Despite being the most common mental illness in the world, depression remains an underdiagnosed condition that can manifest devastating symptoms. Affecting over 300 million people globally, it is the leading cause of disability as per the World Health Organization. Though many patients are being properly treated for this mental health condition, there are a high number of undiagnosed cases of depression, particularly in younger populations and men.
Broadening the scope of current depression screening tools is essential in diagnosing and treating the condition more promptly, and emerging research has shown that monitoring social media activity may be effective in doing so.
Detecting Depression Through Facebook Statuses
A 2018 study published in the Proceedings of the National Academy of Sciences found that using artificial intelligence (AI) to analyze the language in Facebook posts can generate accurate predictions of one’s risk for depression. These researchers accessed the history of Facebook status posts from 683 consenting patients at an emergency department to accomplish this, with 114 of these patients having been diagnosed with depression. The language in Facebook statuses posted before their diagnosis of depression was analyzed in this work. Each of these depressed patients was matched with five patients without depression to test the programs accuracy.

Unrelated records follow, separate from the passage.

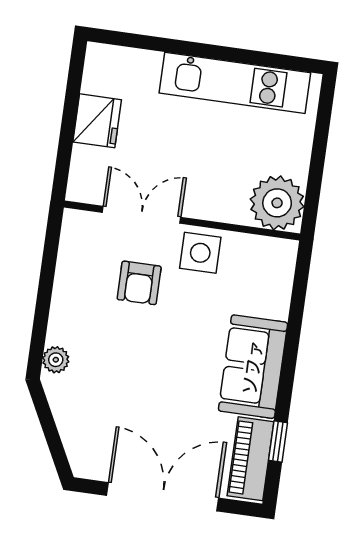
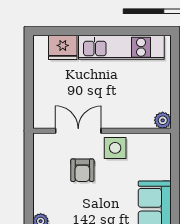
fridge: (97, 121) -> (63, 47), moved, turned 90
plant: (277, 203) -> (163, 120), width x0.53, depth x0.53

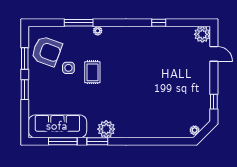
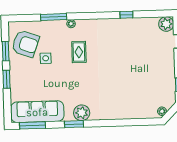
rug: (92, 72) -> (79, 52), moved
window: (63, 141) -> (32, 125), moved

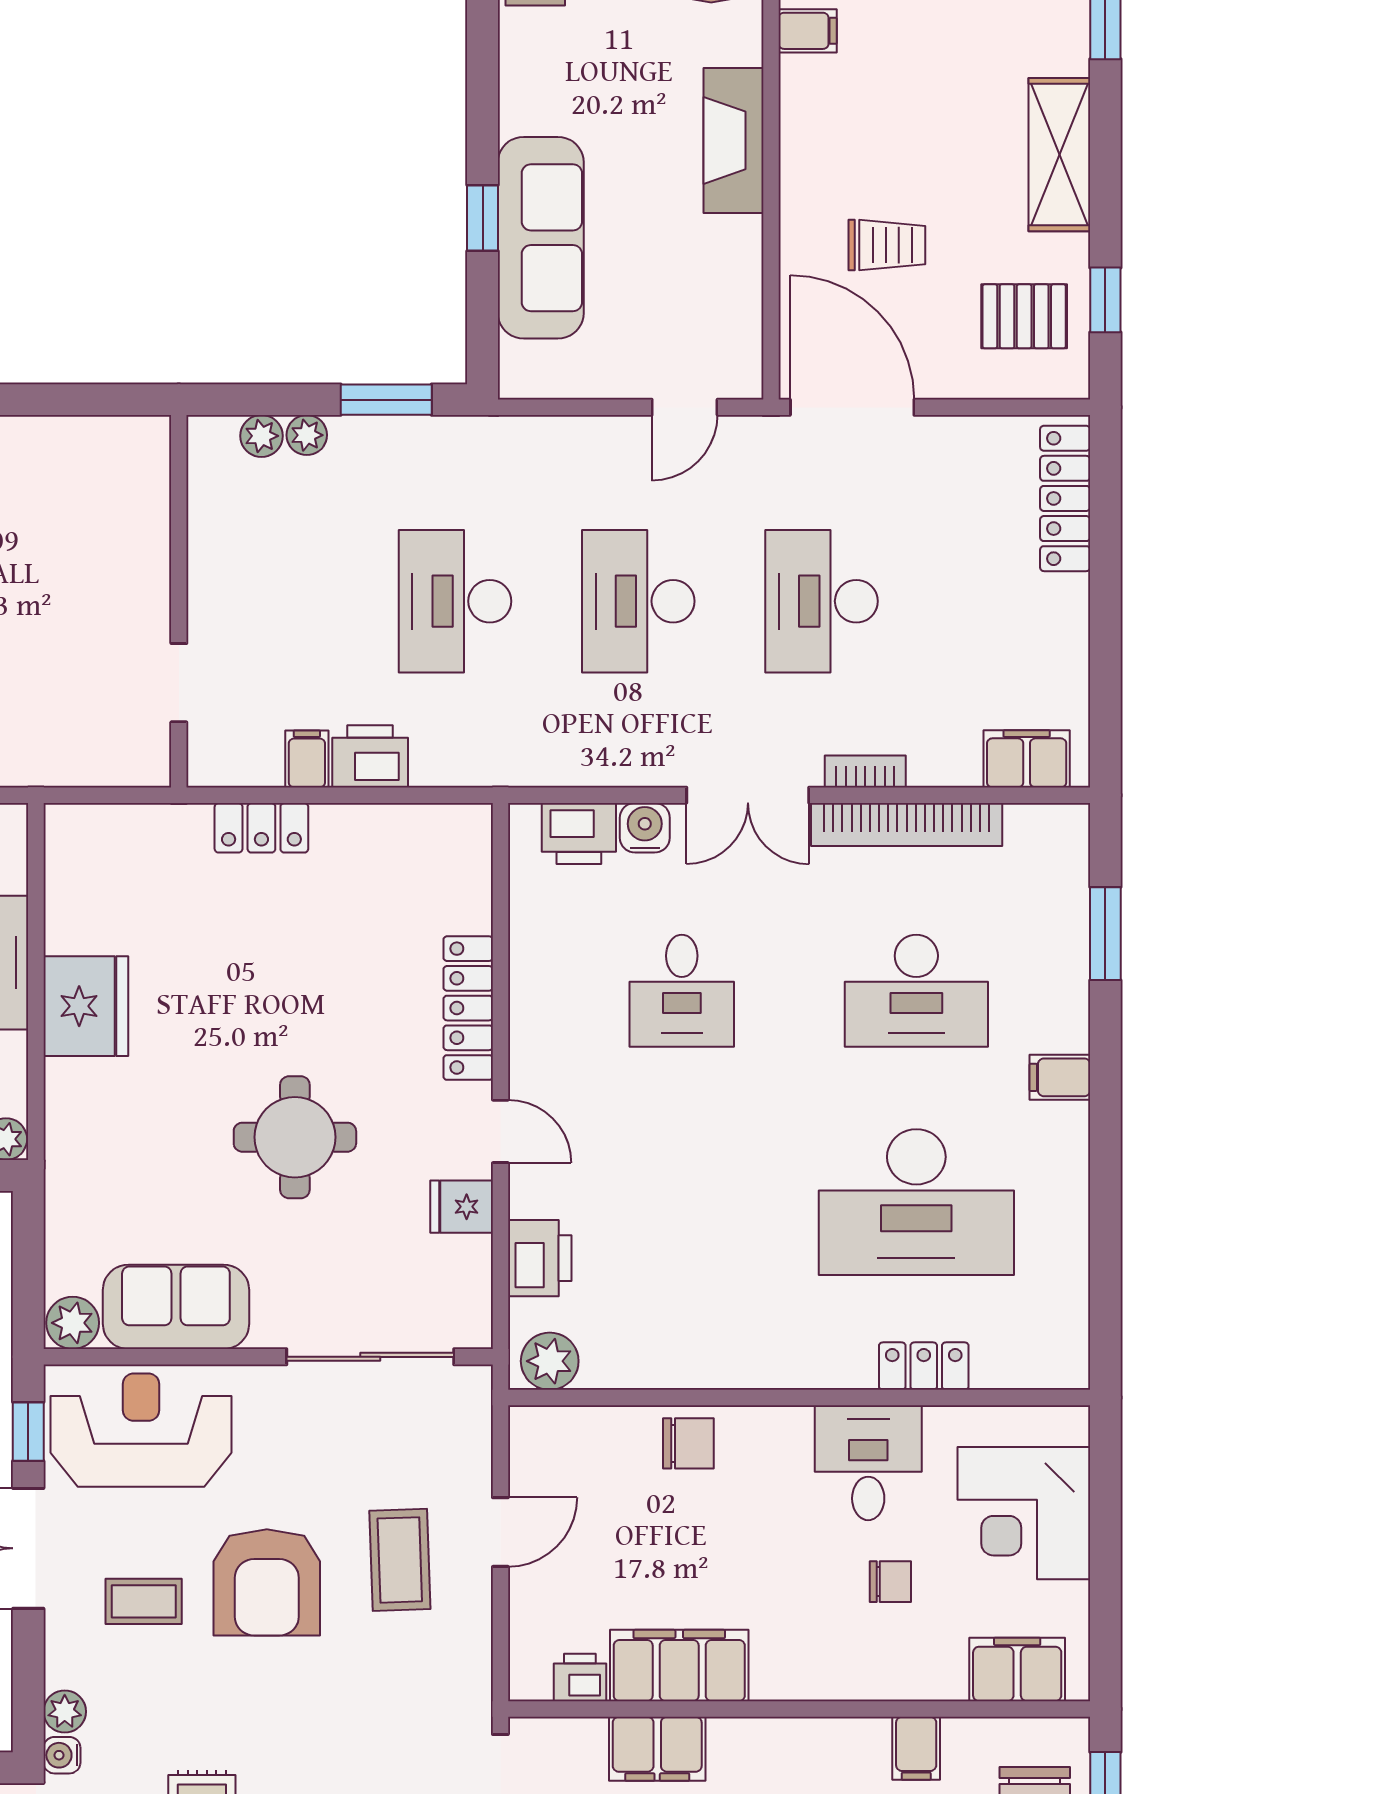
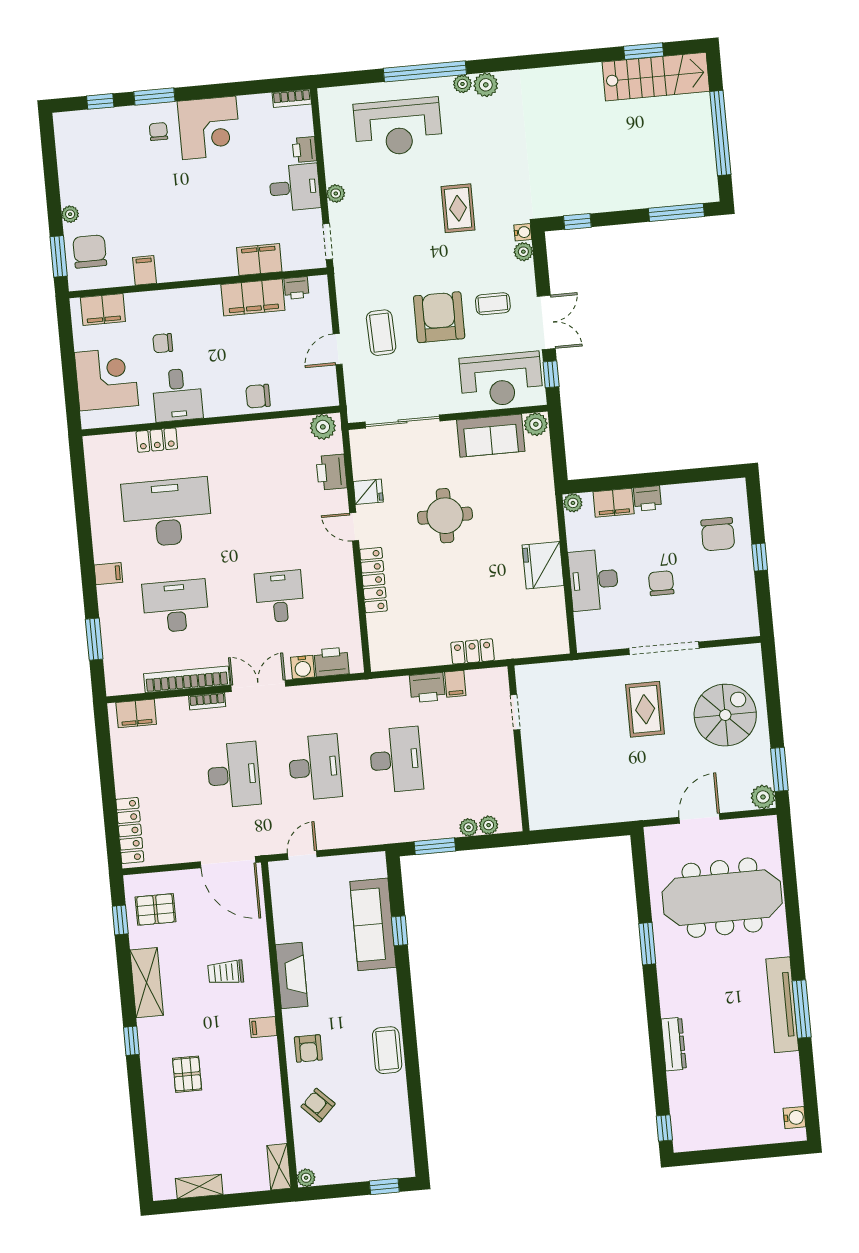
trolley: (887, 245) -> (226, 972), moved

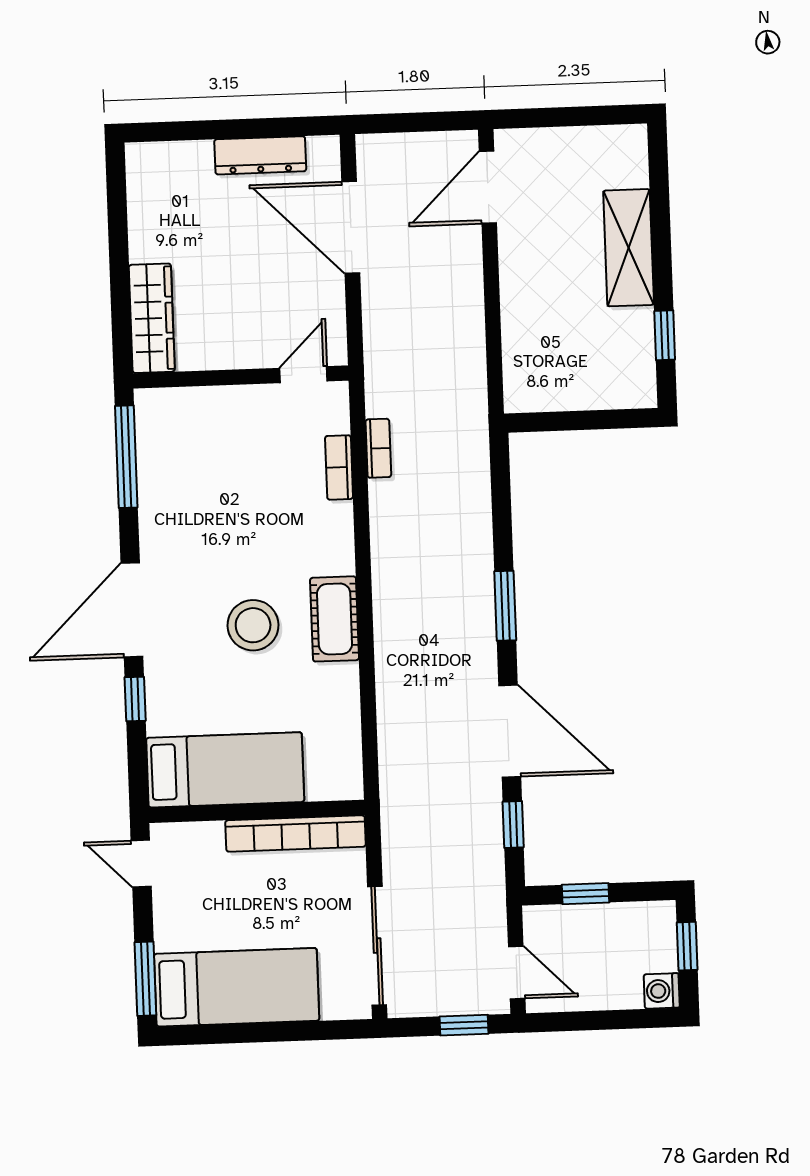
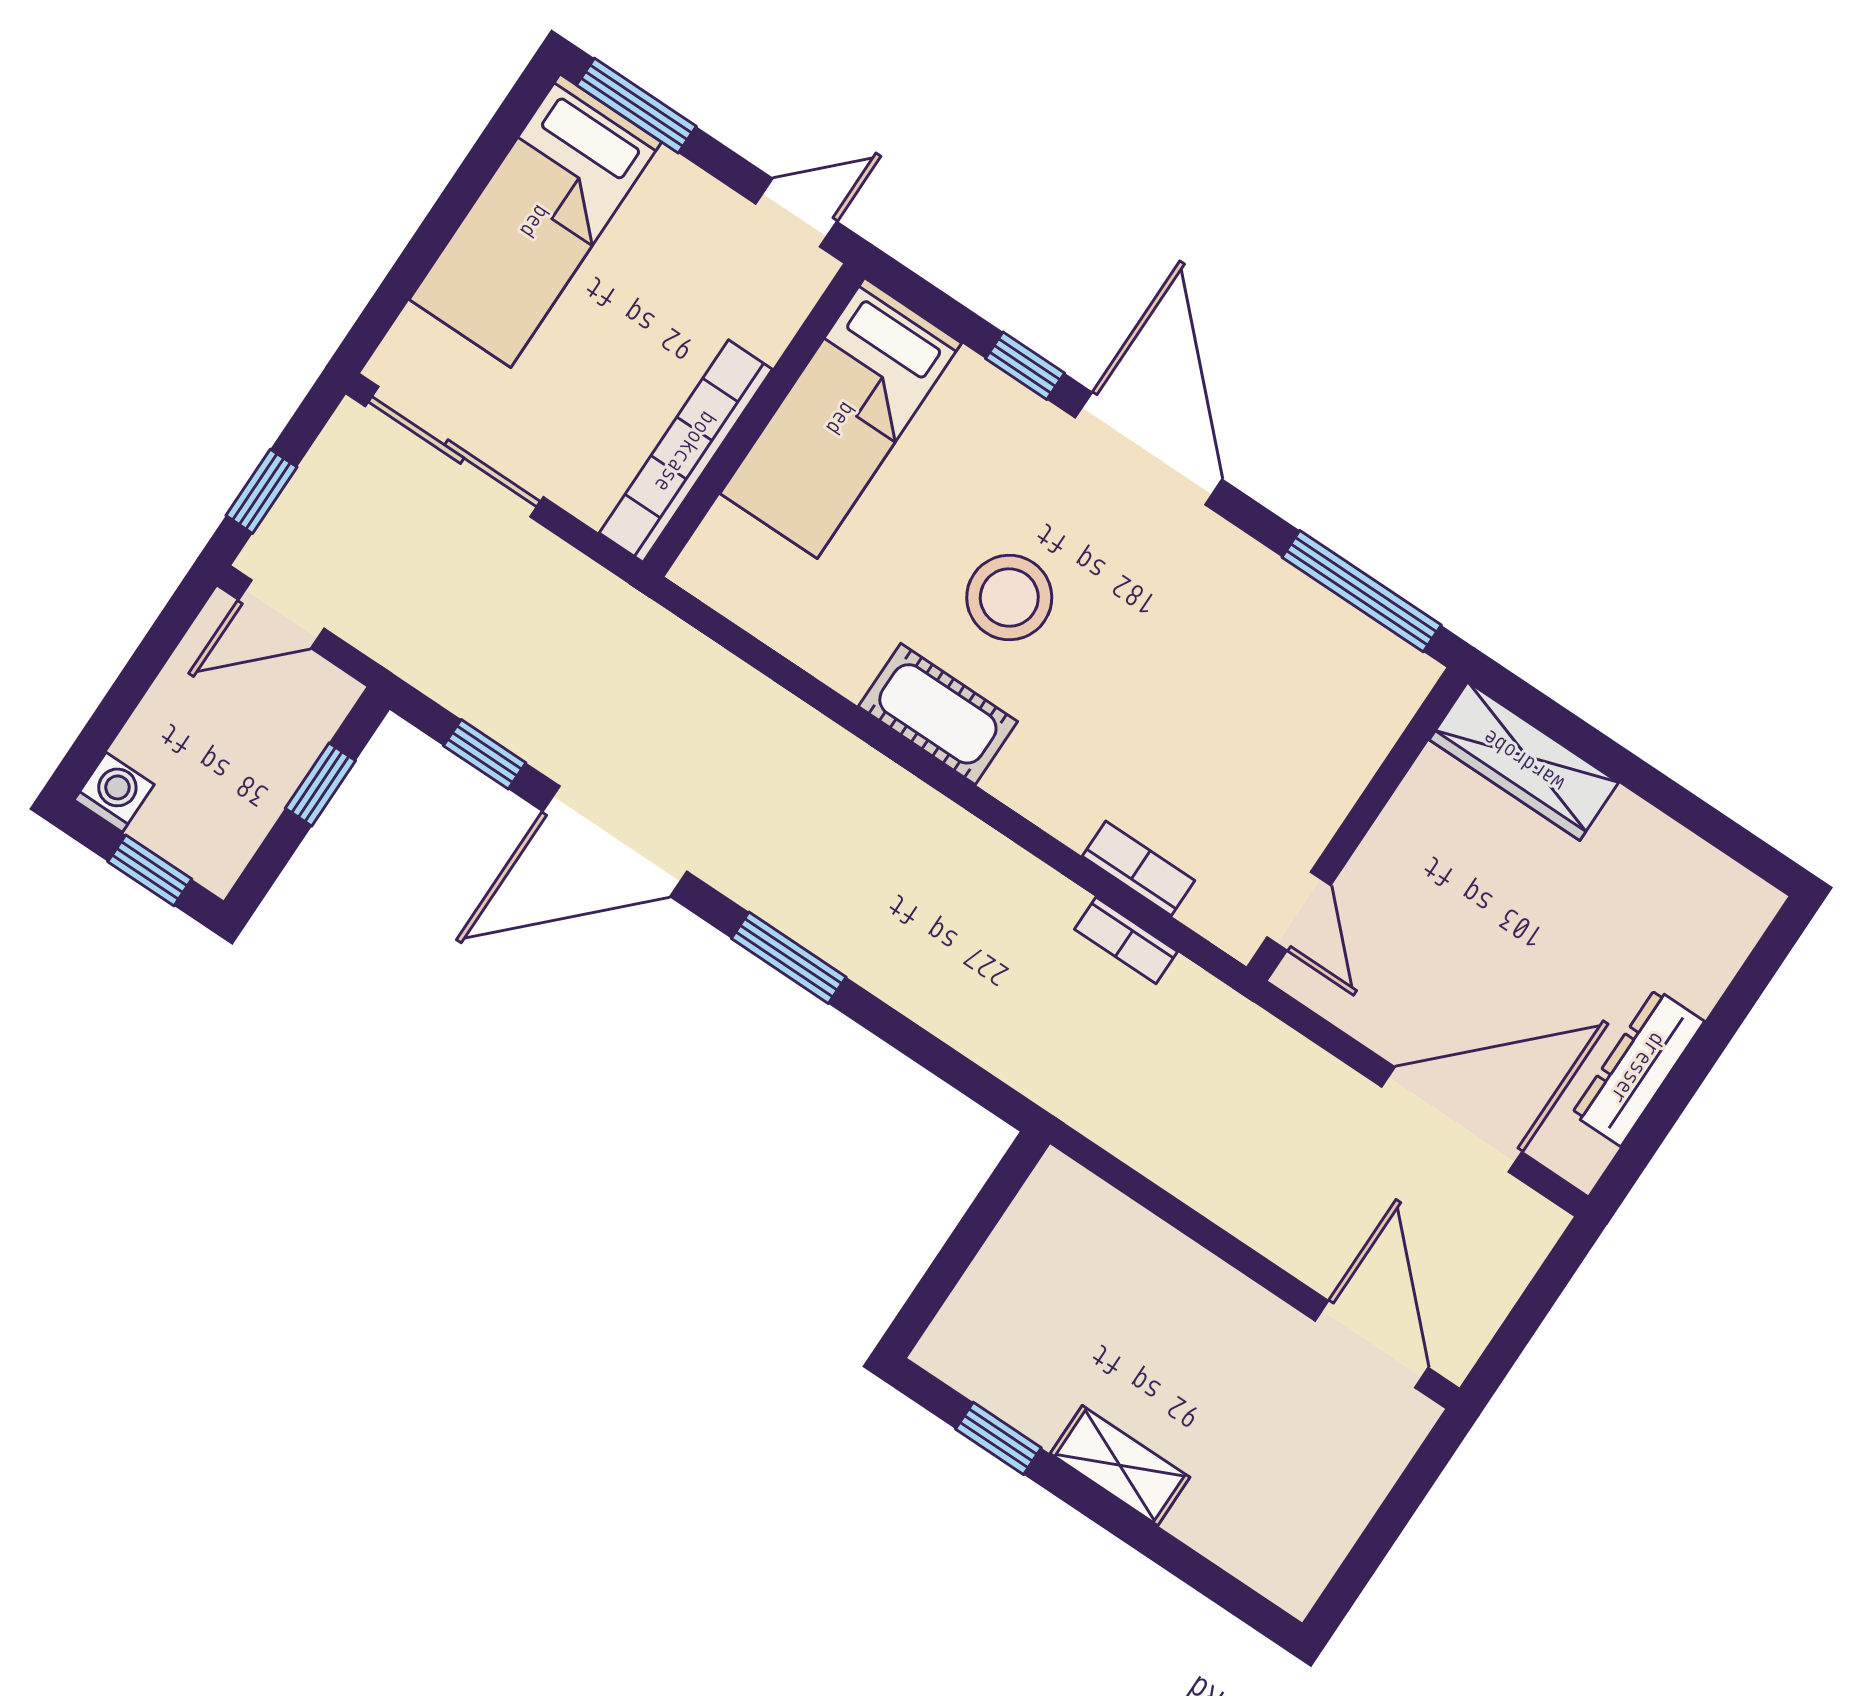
shelving: (629, 248) -> (1120, 1465), width x0.67, depth x0.75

Analyzing 524,292 posts, the researchers were able to identify specific language markers that were associated with depression. When the machine learning algorithm was primed with these markers, it was able to identify indicators of depression in participants from posts up to three months before they were diagnosed with the condition. The team noted that these predictions were most accurate when made six months prior to the formal diagnosis. In addition to the length and timing of their posts, early warning signs of depression included use of words such as “alone”, “ugh” or “tears”. Increased prevalence of first-person pronouns such as “me” and “I” was correlated to increased depression risk as well, being that these terms indicate preoccupation with oneself.
“Our results show that Facebook language-based prediction models perform similarly to screening surveys in identifying patients with depression when using diagnostic codes in the EMR (electronic medical record) to identify diagnoses of depression,” the authors concluded.
A Mental Health Classifier Built Using Twitter Data
A similar study used crowdsourcing to identify Twitter users who reported to have been diagnosed with clinical depression. Social media behaviors denoting social engagement, emotion, language, personality shifts, and mention of antidepressants were monitored for over one year prior to each patient’s formal depression diagnosis. A classifier was created from this information to estimate one’s risk for depression before the reported diagnosis, as in the prior study.
The team found that social media content contains useful information that can indicate one’s risk of developing depression, including the following factors:
- Decreased social activity
- Raised negative affect
- Stronger relational and medical concerns
- Increased expression of religious involvement
The authors note that their “methods may be useful in developing tools for identifying the onset of major depression, for use by healthcare agencies; or on behalf of individuals, enabling those suffering from depression to be more proactive about their mental health.” Their work was published in a paper titled “Predicting Depression via Social Media”.
Using AI to Screen Instagram Photos for Depression
Aside from the use of machine learning in analyzing text from social media such as Facebook and Twitter, researchers have analyzed images from Instagram to screen for depression as well. Using Instagram data from 166 participants, the researchers applied machine learning AI to identify significant indicators of depression. These features were deduced from 43,950 Instagram photos using analysis of colors, metadata, and facial recognition technology.
The screening models created from this data outperformed the primary care physicians’ average rate of successful diagnosis for depression. This trend remained even when the analysis was limited only to Instagram posts made before the individuals were diagnosed with depression. The researchers also had humans rate the photos in terms of happiness, sadness, and similar attributes, but found that these ratings were weaker than the AI technique in predicting depression. This work was published in 2017 in EPJ Data Science.